I was thinking about your assertion that it's easy to solve, and why exactly I disagree with it so strongly on a base level. What am I basing this belief on?

And I figured it out. Driving games.

The AI in driving games like Gran Turismo has had more work than Google or any other company has done on theirs. And not only that, the AI in driving games has perfect information of the physics involved and the environment around them.

And those AIs are still fucking terrible when interacting with human players. Pack of AI driving around? Just fine. Add a human driver to the mix and it turns into a disaster.

This is why I am very concerned about automated driving in the real world alongside human drivers.

First, I don't think it is easy. I just think it is feasible because it is a reasonably bounded problem.

As for driving games, those have a different set of requirements and incentives. Driving poorly isn't necessarily a bad thing from the position of game play.

The AI in games like Gran Turismo is a terrible example. That AI is not designed to avoid accidents. Accidents are an acceptable part of the game play, and you're racing at high speeds above the norm.

It would be at least as difficult, or less so (but not more so) to program AI to interact with human drivers with the primary goal being safety, not speed and exhilaration.

> I'm not comfortable with dying or being injured due to a software error regardless of whether its likelihood is higher or lower.

Why on earth is dying due to a software error worse than dying due to a human error if you can chose one or the other, and the chance of a software error is lower?

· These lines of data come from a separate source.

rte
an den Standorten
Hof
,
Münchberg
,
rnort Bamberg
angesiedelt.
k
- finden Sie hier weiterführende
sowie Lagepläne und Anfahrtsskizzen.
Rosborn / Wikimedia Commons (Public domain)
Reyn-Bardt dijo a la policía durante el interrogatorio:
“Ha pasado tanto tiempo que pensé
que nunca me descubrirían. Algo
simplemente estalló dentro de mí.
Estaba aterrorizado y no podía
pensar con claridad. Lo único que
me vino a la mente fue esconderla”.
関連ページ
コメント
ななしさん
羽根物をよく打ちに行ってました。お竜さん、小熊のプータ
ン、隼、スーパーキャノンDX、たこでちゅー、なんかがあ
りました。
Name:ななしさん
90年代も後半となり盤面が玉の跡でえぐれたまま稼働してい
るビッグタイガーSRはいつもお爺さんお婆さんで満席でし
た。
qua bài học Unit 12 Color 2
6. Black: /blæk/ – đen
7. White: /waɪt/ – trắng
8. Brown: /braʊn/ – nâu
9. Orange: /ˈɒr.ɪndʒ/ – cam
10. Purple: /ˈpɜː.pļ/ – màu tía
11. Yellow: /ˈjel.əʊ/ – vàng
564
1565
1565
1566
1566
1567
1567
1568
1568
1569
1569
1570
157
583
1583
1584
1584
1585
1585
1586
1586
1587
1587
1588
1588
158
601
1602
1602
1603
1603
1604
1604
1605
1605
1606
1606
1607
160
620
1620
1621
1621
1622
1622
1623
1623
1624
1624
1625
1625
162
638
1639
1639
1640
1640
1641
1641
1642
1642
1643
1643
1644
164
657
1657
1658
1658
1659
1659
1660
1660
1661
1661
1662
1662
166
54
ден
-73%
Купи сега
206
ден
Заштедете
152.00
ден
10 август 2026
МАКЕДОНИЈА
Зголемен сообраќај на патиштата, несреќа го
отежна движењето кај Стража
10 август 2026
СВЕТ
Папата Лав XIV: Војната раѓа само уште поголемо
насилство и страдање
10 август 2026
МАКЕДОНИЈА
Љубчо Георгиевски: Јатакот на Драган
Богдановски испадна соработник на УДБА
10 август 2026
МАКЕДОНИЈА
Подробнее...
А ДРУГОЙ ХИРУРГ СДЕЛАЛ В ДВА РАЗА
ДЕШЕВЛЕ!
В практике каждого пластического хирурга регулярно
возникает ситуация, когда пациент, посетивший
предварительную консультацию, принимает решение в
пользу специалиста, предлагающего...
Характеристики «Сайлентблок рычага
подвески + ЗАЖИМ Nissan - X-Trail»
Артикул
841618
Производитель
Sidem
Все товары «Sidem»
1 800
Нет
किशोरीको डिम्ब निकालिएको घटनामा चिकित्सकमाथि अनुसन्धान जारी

Individual odds of being in an accident may be lower than the average. Software for all of the cars would be approximately the same, so the chances of being in an accident could increase for extremely cautious drivers. I doubt they would, personally, but it would be an argument against adoption until the cars are demonstrably safer than possible with human drivers.
If the chance of an accident increases then sure, be against that. And I've no idea what the chances are. But to say you'd rather have a higher chance of dying from human error than lower chance of dying from software error... doesn't make any sense.
The truth is our lives are in the hands of more software programs than we may care to admit.